Introduction au journal de Liserde

Liserde est un brouillon. D’un point de vue de chercheur, elle est presque une allégorie de la perte de repères qui caractérise votre civilisation. C’est en cela qu’elle m’intéresse. Vous pourrez voir dans ces quelques mots d’introduction à quel point elle est nuageuse, confuse, mélangée en elle-même, multiple. Elle ne peut s’asseoir sur rien. Comme je la plains. Par conséquent je vous conseille vivement de la lire, car je ne serais pas étonné que vous y retrouviez un peu de vous-mêmes.
Bien à vous,
Raymonde.

Ce voyage au Mexique est le point de départ d'un projet audiovisuel : un web-documentaire doublé d'un long-métrage documentaire, Fiction(s).

Je pars avec ma caméra dans une communauté Indienne pour sonder les mécanismes de son offre touristique : une mise en scène de la traversée de la frontière par les clandestins. Dans ce petit village que j'appellerai ici El Pozo, situé à plus de mille kilomètres de la vraie frontière, réel et fiction se pénètrent et se croisent de façon ordinaire ou extraordinaire selon l’angle sous lequel on observe les choses.
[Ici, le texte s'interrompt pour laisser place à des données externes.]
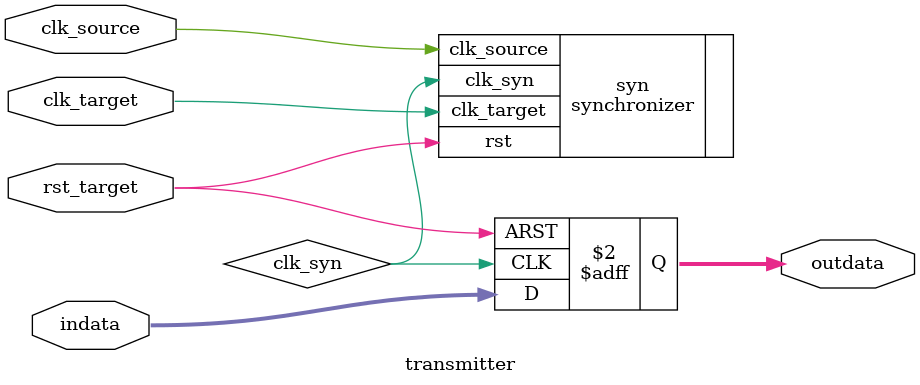
<source format=sv>
module transmitter # (
	parameter DATA_LEN = 8
) (
	input                         clk_source,
	input                         clk_target,
	input                         rst_target,
	
	input        [DATA_LEN - 1:0] indata,
	output logic [DATA_LEN - 1:0] outdata
);
	
	logic clk_syn;

	synchronizer syn (
		.clk_target (clk_target),
		.rst        (rst_target),
		
		.clk_source (clk_source),
		.clk_syn    (clk_syn)
	);
	
	always_ff @ (posedge clk_syn or posedge rst_target)
		if (rst_target)
			outdata <= 'z;
		else
			outdata <= indata;

endmodule
</source>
Comme Raymonde, je n’aime pas voyager pour faire ce qu’il y a à faire dans un lieu où les étapes sont listées. Je n’ai pas peur de perdre le temps où les vues à ne pas manquer. Il explique ça très bien. Mais à l’inverse de Raymonde, je comprends totalement cette peur qui habite mon époque et mes semblables. Elle fait partie de moi.

Il me semble que nous sommes, nous qui naissons dans les pays dits développés, prédisposés au tourisme. On observe ici et là des tentatives quasi désespérées pour prouver qu’on voyage "mieux" que le voisin, mais c’est inévitable, historique, culturel. Des touristes au sens large. Nous abordons le monde, les autres, nous-mêmes avec les yeux d'un touriste. Comment décrire les yeux d'un touriste ? Les vrais penseurs sont doués pour ça. Ils savent relier cette façon de regarder les choses à notre rapport aux images (Comolli, Deleuze…), aux normes (Foucault), au quotidien (De Certeau), au temps (Virilio), etc.

De mon côté, je tente de trouver un point stable où exister entre cette distance théorique passionnante mais invivable et mes propres yeux, semblables à des éponges qui ramassent tout ce qu’elles trouvent, des éponges touristiques. C’est assez difficile, et ce journal en est la preuve.

Je n’aime pas les grandes affirmations, leur aspect définitif m’effraie. Et encore une fois, je ne suis ni sociologue ni théoricienne. En voilà un qui porte ces masques mieux que moi :

Sous ses formes presque infinies, le récit est présent dans tous les temps, dans tous les lieux, dans toutes les sociétés ; le récit commence avec l’histoire même de l’humanité ; il n’y a pas, il n’y a jamais eu nulle part aucun peuple sans récit (…) le récit est là, comme la vie.